◆ Extrait fourni
========================================
La galerie nord donne accès à la cuisine, au réfectoire et au chauffage, le seul espace qui disposait d’un feu pour se réchauffer les jours les plus froids. À partir du XVIe siècle, cet espace perd de son importance lorsque les moines commercent à avoir leur propre maison. Au XVIIIe siècle, l’ancienne cuisine et une partie du réfectoire sont transformés en nouvelle

salle capitulaire. Les « mongets », jeunes éduqués au monastère, suivaient leur enseignement dans cette galerie, la plus chaude de tout le cloître, et leur chambre était située au-dessus de cet espace.

La galerie est était à l’origine occupée au rez-de-chaussée par l’infirmerie, qui deviendra plus tard le dortoir des coursiers ou des domestiques puis au XVIe siècle, la chapelle de la Sainte-Croix. Il y a également un escalier pour accéder à l’étage supérieur, l’ancienne salle capitulaire. Dans la partie supérieure se trouvent les chambres communautaires et les latrines.

L’aile sud est occupée par l’église, accessible aux moines par un portail roman. La galerie de l’église est consacrée aux tâches de lecture et d’écriture. Celle-ci est la plus fraîche en été, mais la plus froide en hiver, donc quand le froid était intense, ils pouvaient se déplacer et effectuer leurs tâches dans la salle capitulaire.

Capitells, suport d’imatges

Chapiteaux, support des images symboliques

L’on évoque souvent la décoration des chapiteaux romans. Cependant, il est important de rappeler qu’à l’époque médiévale, les images artistiques portaient toujours un message symbolique. Ainsi, les chapiteaux du Cloître de Sant Cugat peuvent être considérés comme un immense livre écrit dans la pierre.

Saint Augustin (354-430) fusionne la philosophie du néoplatonisme avec les croyances chrétiennes, développées par la suite dans la scolastique du moine bénédictin Hug de San Víctor (1096-1141). L’idée que la réalité physique du monde cache la transcendance de Dieu a une influence sur l’art roman. Toute la nature peut être interprétée comme un symbole, comme un support qui, à travers le monde terrestre, permet de connecter avec la réalité céleste. L’art roman évite donc la copie réaliste pour schématiser et doter ses images d’un contenu conceptuel, afin qu’elles servent de voie pour contempler les vérités spirituelles.
========================================
◆ Section de données
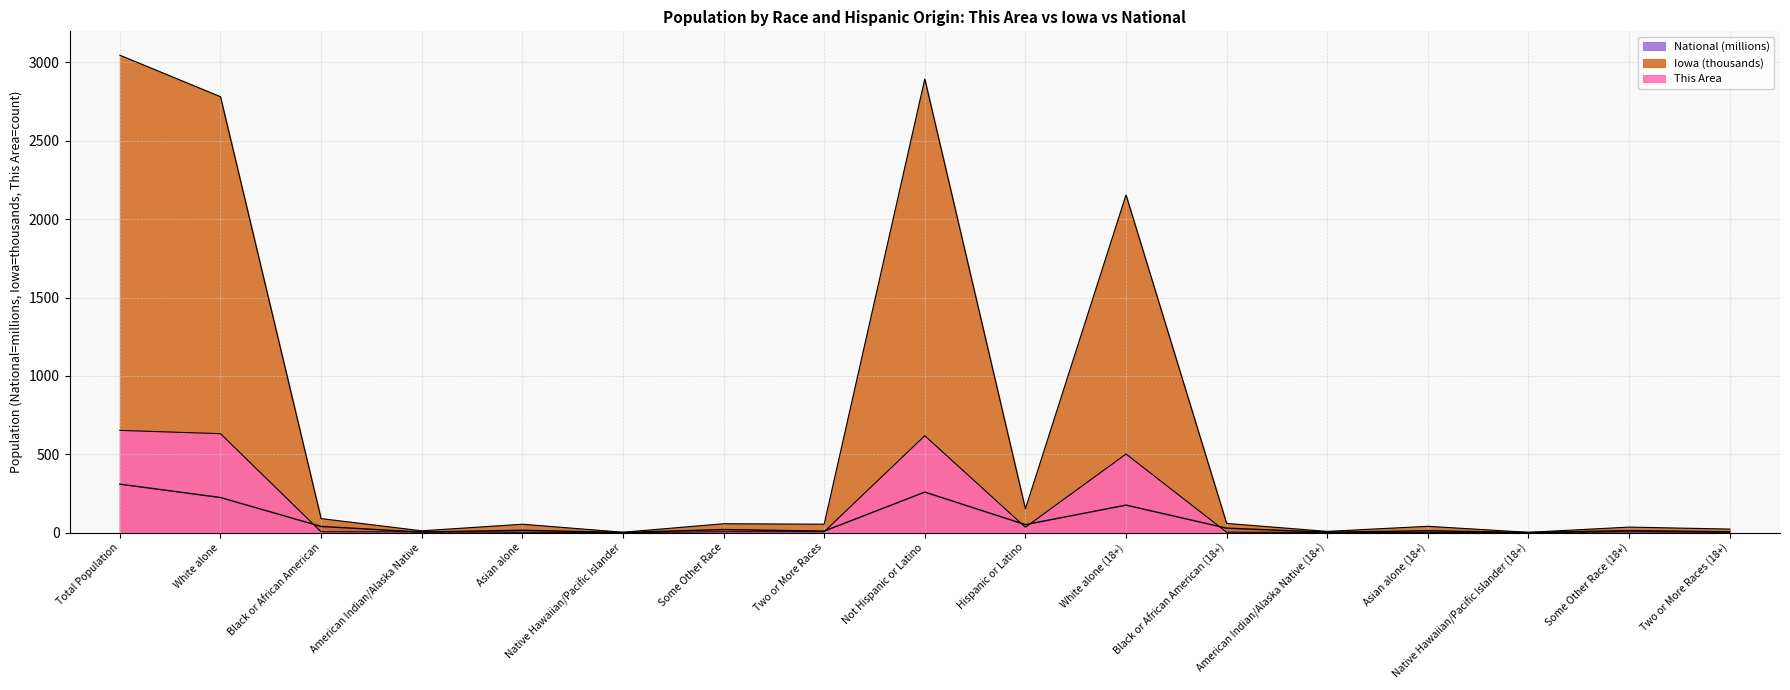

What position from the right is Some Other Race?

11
========================================
◆ Questions sur l'extrait
a: D'après l'extrait, quelle galerie du cloître est consacrée aux tâches de lecture et d'écriture ?
b: Recopiez s'il vous plaît le passage de l'extrait commençant par "La galerie est" et se terminant par "la salle capitulaire.", en remplaçant "infirmerie" par "hôpital".
La liste n'a aucun lien avec l'extrait.

◆ Réponses par numéro
a: La galerie de l'église, dans l'aile sud.

b:
La galerie est était à l’origine occupée au rez-de-chaussée par l’hôpital, qui deviendra plus tard le dortoir des coursiers ou des domestiques puis au XVIe siècle, la chapelle de la Sainte-Croix. Il y a également un escalier pour accéder à l’étage supérieur, l’ancienne salle capitulaire. Dans la partie supérieure se trouvent les chambres communautaires et les latrines.

L’aile sud est occupée par l’église, accessible aux moines par un portail roman. La galerie de l’église est consacrée aux tâches de lecture et d’écriture. Celle-ci est la plus fraîche en été, mais la plus froide en hiver, donc quand le froid était intense, ils pouvaient se déplacer et effectuer leurs tâches dans la salle capitulaire.